Why is Everyone Talking About Spotify?

spotifyThere’s enormous buzz about Spotify, the European streaming music platform that promises to launch before the end of the year here in the US. I wish I could say I’ve tried it, but can’t unless I fly over to Europe for the weekend. Spotify is a music service that allows listeners to browse and stream songs on demand from a library of 3.5 million songs. Listeners can also build playlists, and their interface is supposed to be very intuitive and fun to use.

According to CEO Daniel Ek, Spotify aims “to provide the world’s biggest catalogue of music that’s quick, simple and fun to use.”  He says they’ll compete with Napster and Rhapsody here in the US (among others) but that only Spotify offers both an ad supported and subscription ways to enjoy the music.
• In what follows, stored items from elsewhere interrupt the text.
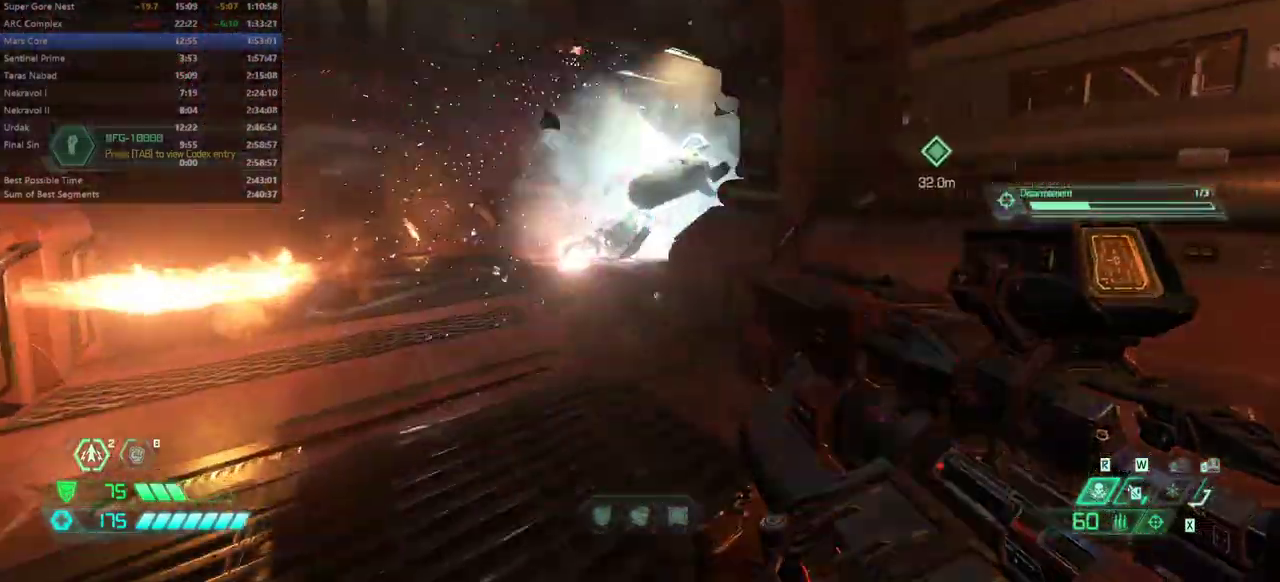
{"keys": ["fw"], "events": [[267, "l", "up"]]}
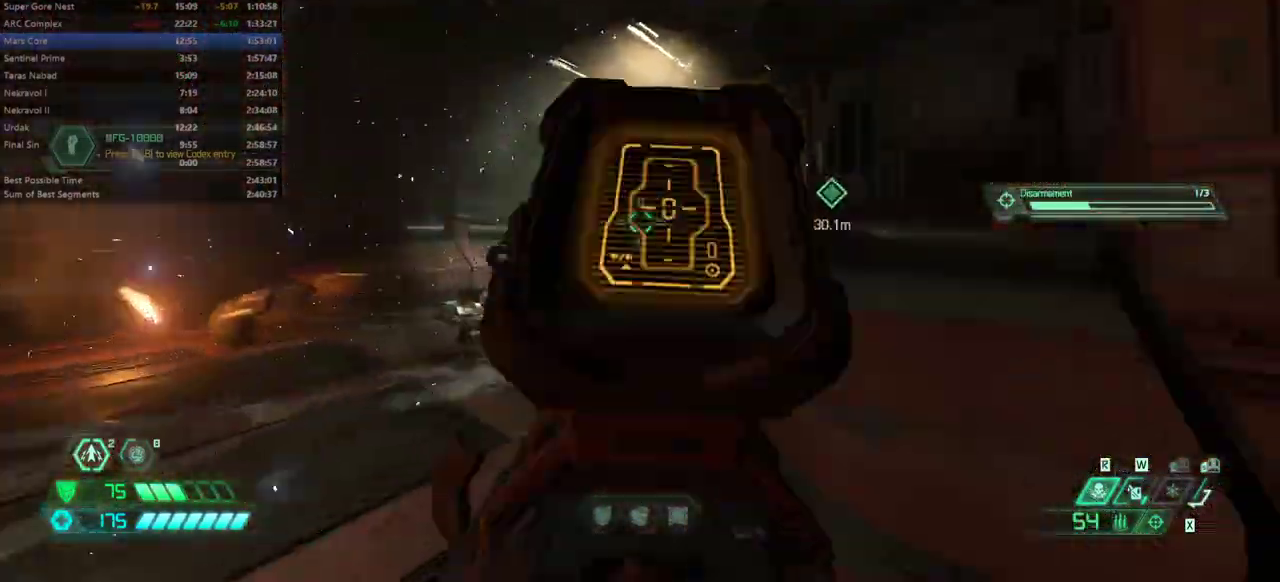
{"keys": ["fw"], "events": [[300, "jump", "down"], [467, "jump", "up"]]}
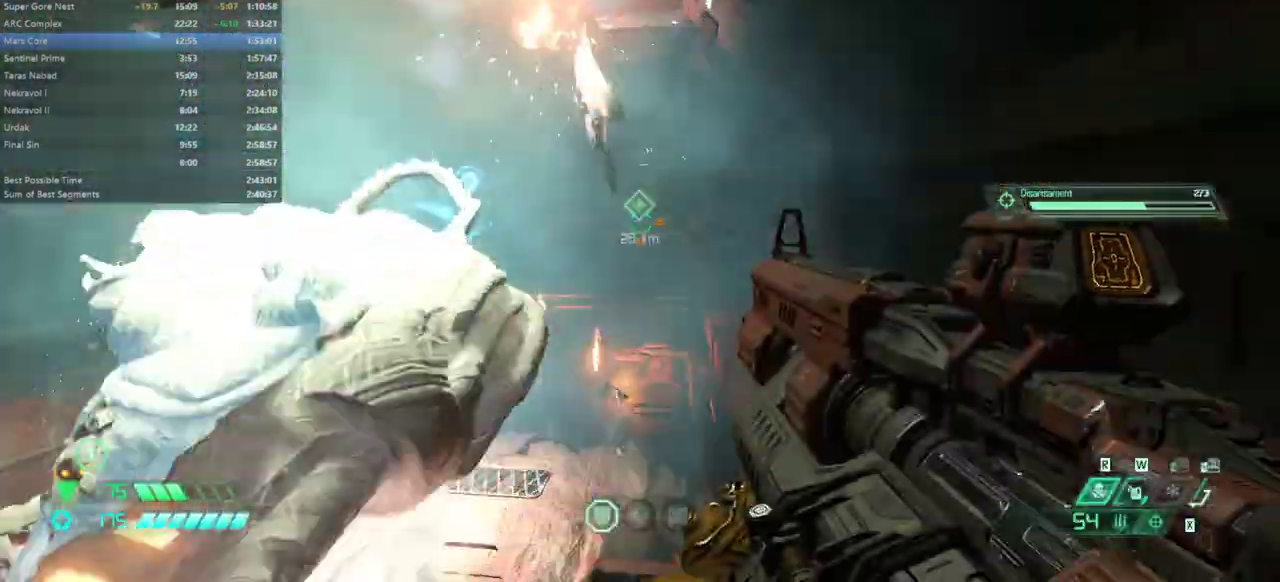
{"keys": ["fw"], "events": [[233, "dash", "down"], [333, "dash", "up"]]}
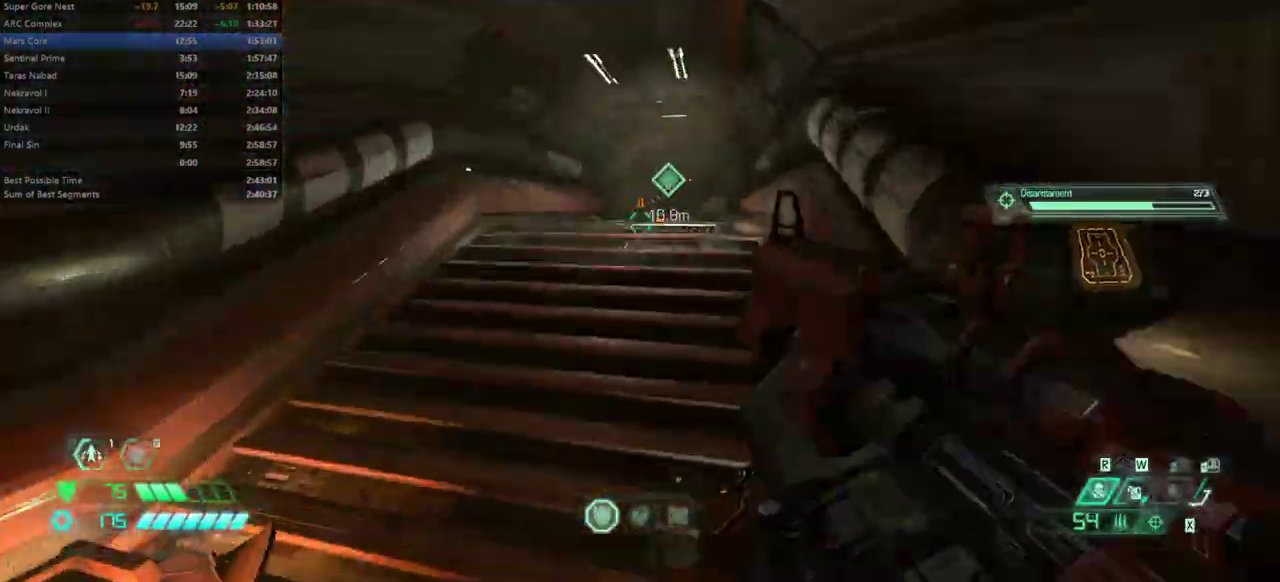
{"keys": ["fw"], "events": [[333, "dash", "down"], [500, "dash", "up"]]}
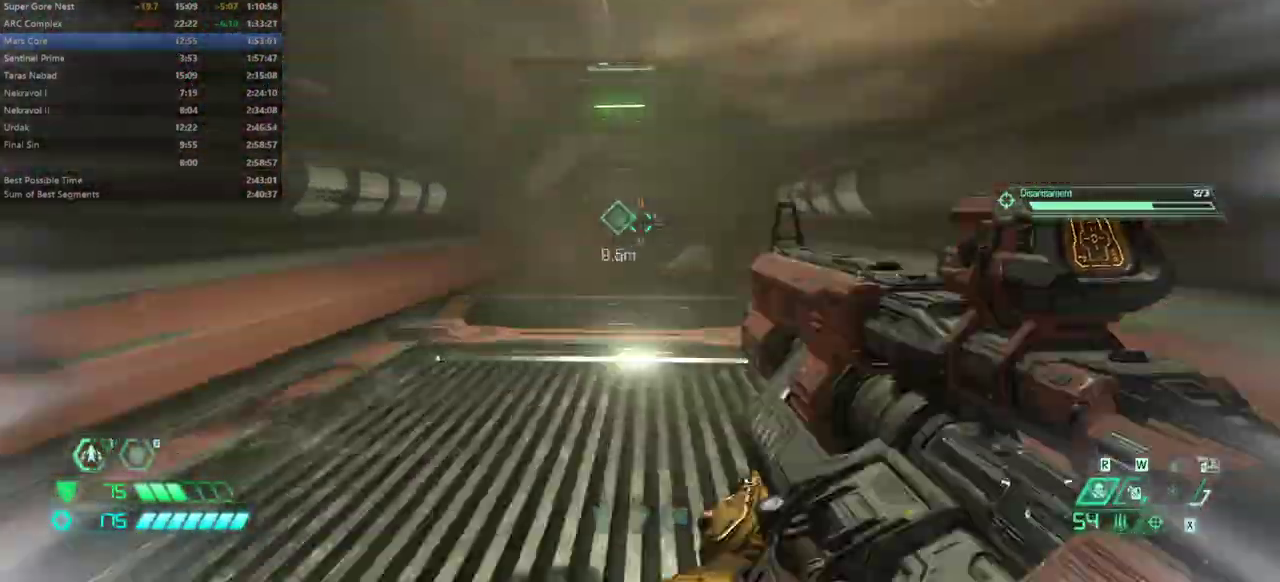
{"keys": [], "events": [[67, "dash", "down"], [167, "dash", "up"], [367, "mel", "down"], [400, "fw", "up"], [467, "mel", "up"]]}
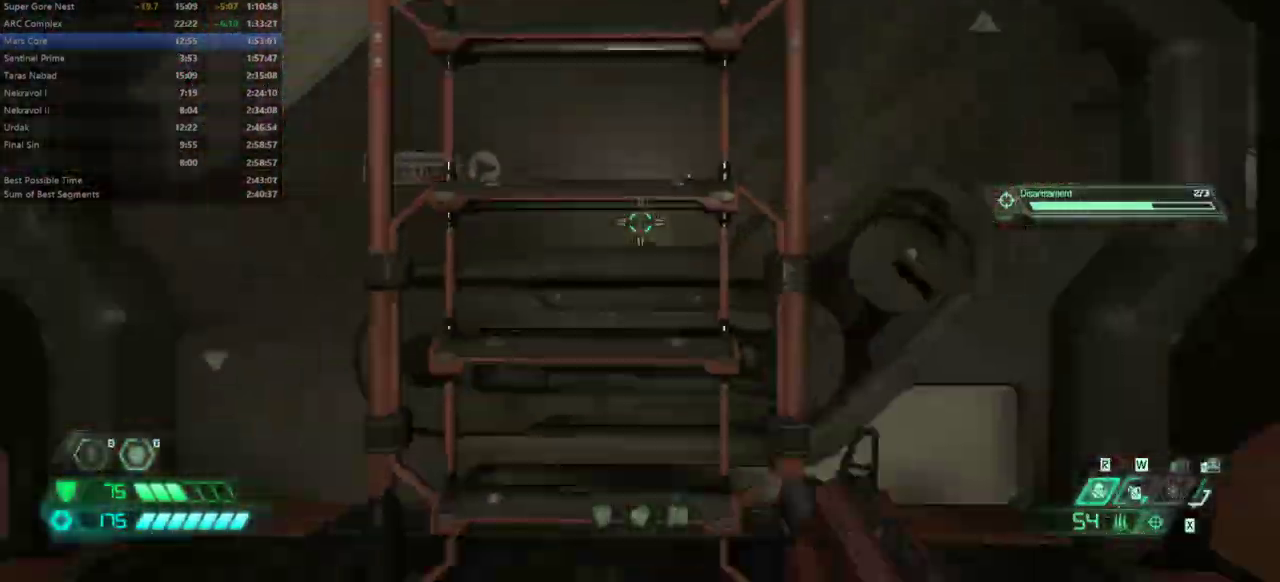
{"keys": ["fb"], "events": [[300, "fb", "down"]]}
Two main things about Spotify make it a good bet for success. On demand song streaming is appealing to music fans. Recent research has shown that as on demand streaming of songs increases, illegal song downloading goes down. Music fans are content to legally listen and share their music via an on demand streaming service rather than illegally download the music. Research also shows that fans would consider using an ad supported platform to get their music for free. Spotify’s platform gives music fans the chance to hear what they want when they want it, without paying for it. Legally.

They’ve reportedly raised millions of dollars (pounds) in VC money, and have tied the record labels in with equity deals as well, like Imeem and MySpace Music.

Everything I’ve read mentions their nifty platform, which requires a download onto your computer. They do not yet have an iPhone app, and they have a Google Android app that has not been released.

Already valued at $242 million, Spotify will be under enormous pressure to generate both advertising revenues and premium subscriptions to appease both their VC investors as well as pay royalties to the labels. In an article in Techcrunch over the weekend, guest author Michael Robertson is skeptical that they can make it given current royalty rates.

I have to admit I’m curious – both to see the service and to see how well they can monetize it.  It will be an interesting test of both the ad supported and premium subscription marketplaces. May they thrive…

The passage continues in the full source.